The exciting part about the film is the editing and the script, as well as Ms. Marling’s performance.  She seems like the upper-middle-class, Carolyn Bessette Kennedy-type girl who switched her major during her junior year at Brown from art history to acting, and it’s paid off handsomely, against all odds.  Marling is very pleasing to look at, the camera is drawn to her obsessively and, while she’s not quite Meryl Streep, yet, she manifestly has what it takes to go the distance in a big way.  The male lead, William Mapother, probably would have delivered a more believable performance had the director’s focus not be directed towards the camera.

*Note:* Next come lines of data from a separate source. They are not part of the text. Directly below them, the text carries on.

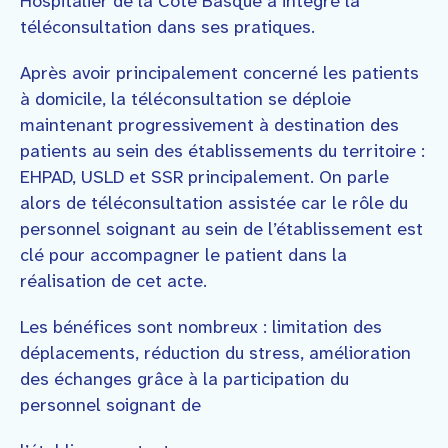
Hospitalier de la Côte Basque a intégré la
téléconsultation dans ses pratiques.
Après avoir principalement concerné les patients
à domicile, la téléconsultation se déploie
maintenant progressivement à destination des
patients au sein des établissements du territoire :
EHPAD, USLD et SSR principalement. On parle
alors de téléconsultation assistée car le rôle du
personnel soignant au sein de l’établissement est
clé pour accompagner le patient dans la
réalisation de cet acte.
Les bénéfices sont nombreux : limitation des
déplacements, réduction du stress, amélioration
des échanges grâce à la participation du
personnel soignant de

You'll think about Tarkovsky's "Solaris," too.

The story might be described as an English adaptation of the French version of an emo, existential Russian sci-fi film.  A reckless, brilliant, uncommonly beautiful young woman has her world turned upside down when the car she is driving collides with another, killing a man’s pregnant wife and their five-year-old son.  Not only is she drunk, she is distracted by the news that a life-sustaining planet has suddenly entered our solar system.  It turns out to be an identical, parallel world to ours, soon called Earth 2.  In a reverse angle of Rabbit Hole, which starred Nicole Kidman as the mother of a child killed in a car accident caused by a teen, we follow the point of view of Ms. Marling’s character as she struggles with her remorse and grief, which leads her to stalk the man she victimized with her actions.  In a bittersweet twist, her tragic story also wins her passage on a space shuttle voyage to our twin world.

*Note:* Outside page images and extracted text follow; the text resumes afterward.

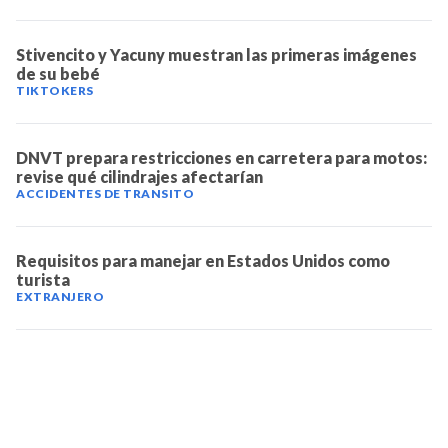
Stivencito y Yacuny muestran las primeras imágenes
de su bebé
TIKTOKERS
DNVT prepara restricciones en carretera para motos:
revise qué cilindrajes afectarían
ACCIDENTES DE TRANSITO
Requisitos para manejar en Estados Unidos como
turista
EXTRANJERO
TELEVICENTRO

Despite my reservations about the lo-tech production, I was impressed with how resourceful Mr. Cahill was with the limitations of the budget.  If I’m not mistaken, he has deftly side-stepped any use of CGI with a simple technique, available in most Adobe products, from Photoshop to After Effects, which is to layer in an image of Earth as seen from outer space on top of the master shot with maybe a 75% opacity and a little rotoscoping.  That’s fucking brilliant.  Despite knowing how the effect was most likely achieved, I absolutely believed that this was a probable near-future.

Another great existential low-budget sci-fi is "Moon," starring Sam Rockwell.

Indeed, simplicity wins the day here.  That and thoughtful storytelling.  The end ties it all together in a way that, whatever misgivings you might have had about the production, leaves you pondering the greater mysteries of our existence and its possibilities, and that is intellectually admirable, especially for a movie playing on two screens at the Hollywood Arclight alongside Harry Potter.

We will see more from both Mr. Cahill and Ms. Marling.  They have no doubt already been sucked into the orbit of the Hollywood System, and that’s where they ought to be.  Having seen the business credits on Another Earth, and having had experience with those same people, they are well guided so far.  I hope they will navigate the whole mess wisely.

Comments: 3

  • oldancestor July 29, 201110:20 am

    I saw a few clips from Another Earth and was ambivalent about seeing it. I still am. It sounds like it may have some of the same qualities as Sunshine, a movie that made me angry. Also, William Mapother was so friggin’ creepy as Ethan Rom on Lost that I have a hard time seeing him as another character. Sorry Ethan, that’s a compliment, but probably the one compliment an actor doesn’t want.

    JK, you’ve so opened the door for me to blog about Sci-fi now. I think Sunday’s post will be about season two of Star Trek: The Next Generation and its socio-political echoes of Dutch mercantilism in the 17th century vis-a-vis the rise and fall of fiber optic research funding during the first Bush Administration.

    • Pure Film Creative July 29, 201110:25 am

      Dear God, I’m wet already in anticipation of your post. Yeah, Mapother is the weakest link. I loved Sunshine, I mean loved it, but Danny Boyle walks on water for me.

      • oldancestor July 29, 201111:44 am

        Sunshine has a love it or hate it effect, I’ve noticed. If I’m a filmmaker, though, I’d rather have people react with hostility than indifference to my movie.